== DATA ==
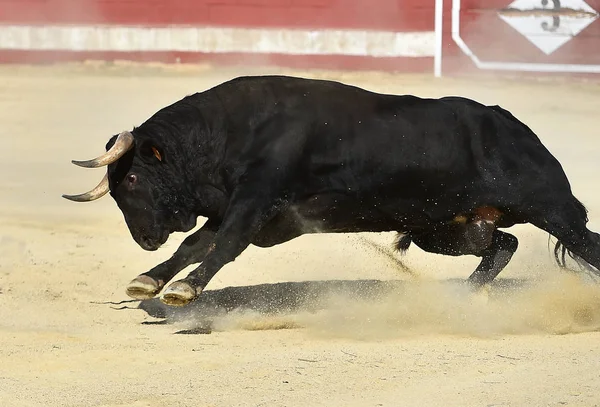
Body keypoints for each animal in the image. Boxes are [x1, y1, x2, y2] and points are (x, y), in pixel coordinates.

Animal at [63, 75, 596, 308]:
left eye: (132, 178)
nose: (145, 238)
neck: (229, 133)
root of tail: (515, 127)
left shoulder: (256, 200)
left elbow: (223, 244)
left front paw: (183, 289)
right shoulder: (239, 207)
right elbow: (196, 243)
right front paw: (149, 279)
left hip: (554, 209)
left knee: (584, 244)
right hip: (444, 228)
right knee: (503, 242)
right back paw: (464, 297)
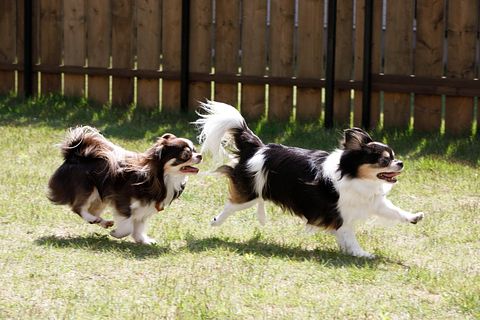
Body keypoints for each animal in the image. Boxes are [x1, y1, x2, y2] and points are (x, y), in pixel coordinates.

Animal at [47, 126, 201, 244]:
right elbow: (128, 227)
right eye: (186, 155)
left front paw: (143, 241)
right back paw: (94, 219)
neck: (162, 178)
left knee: (91, 211)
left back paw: (102, 221)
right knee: (78, 208)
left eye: (195, 150)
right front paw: (117, 234)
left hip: (100, 198)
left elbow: (138, 228)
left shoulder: (143, 210)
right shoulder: (123, 201)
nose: (200, 155)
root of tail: (73, 155)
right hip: (88, 189)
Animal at [195, 102, 424, 258]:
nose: (401, 163)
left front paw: (414, 217)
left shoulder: (372, 202)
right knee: (231, 205)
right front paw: (361, 254)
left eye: (394, 156)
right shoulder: (342, 215)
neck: (353, 175)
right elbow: (350, 236)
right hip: (247, 193)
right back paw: (215, 221)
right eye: (385, 160)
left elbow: (395, 212)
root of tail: (257, 148)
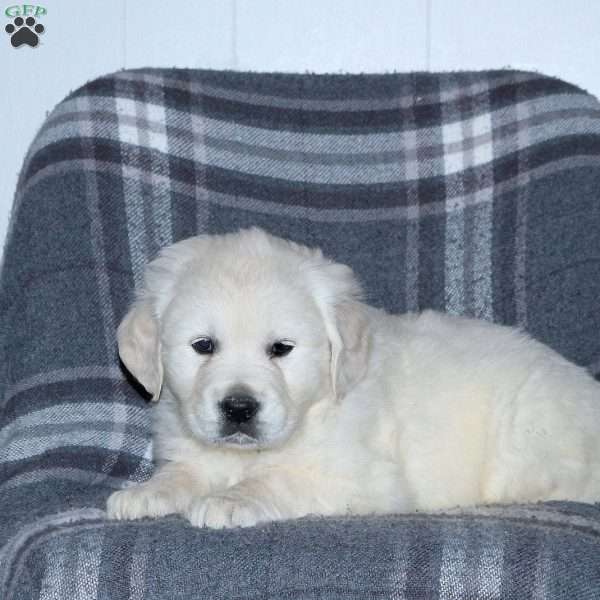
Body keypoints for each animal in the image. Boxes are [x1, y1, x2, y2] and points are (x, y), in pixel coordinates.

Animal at [105, 227, 600, 528]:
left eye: (281, 349)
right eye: (203, 346)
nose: (239, 408)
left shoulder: (362, 478)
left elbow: (280, 478)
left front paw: (230, 500)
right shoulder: (192, 451)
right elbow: (183, 472)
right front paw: (147, 492)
===
*TASK TO COMPLETE:* Only what runs from the line holding "left shoulder: (143, 210)" through the end of the entries above is to be given again, exactly, with every picture omitted.

*ANSWER SECTION:*
left shoulder: (143, 210)
right shoulder: (123, 201)
nose: (200, 155)
root of tail: (73, 155)
right hip: (88, 189)
Animal at [195, 102, 424, 258]:
nose: (401, 163)
left front paw: (414, 217)
left shoulder: (372, 202)
right knee: (231, 205)
right front paw: (361, 254)
left eye: (394, 156)
right shoulder: (342, 215)
neck: (353, 175)
right elbow: (350, 236)
right hip: (247, 193)
right back paw: (215, 221)
right eye: (385, 160)
left elbow: (395, 212)
root of tail: (257, 148)
Body keypoints for each animal in the image. Boxes are [x1, y1, x2, y2] and points are (x, y), in pixel coordinates.

Animal at [105, 227, 600, 528]:
left eye: (281, 349)
right eye: (203, 346)
nose: (239, 408)
left shoulder: (362, 478)
left elbow: (280, 478)
left front paw: (230, 500)
right shoulder: (192, 451)
right elbow: (183, 472)
right front paw: (147, 492)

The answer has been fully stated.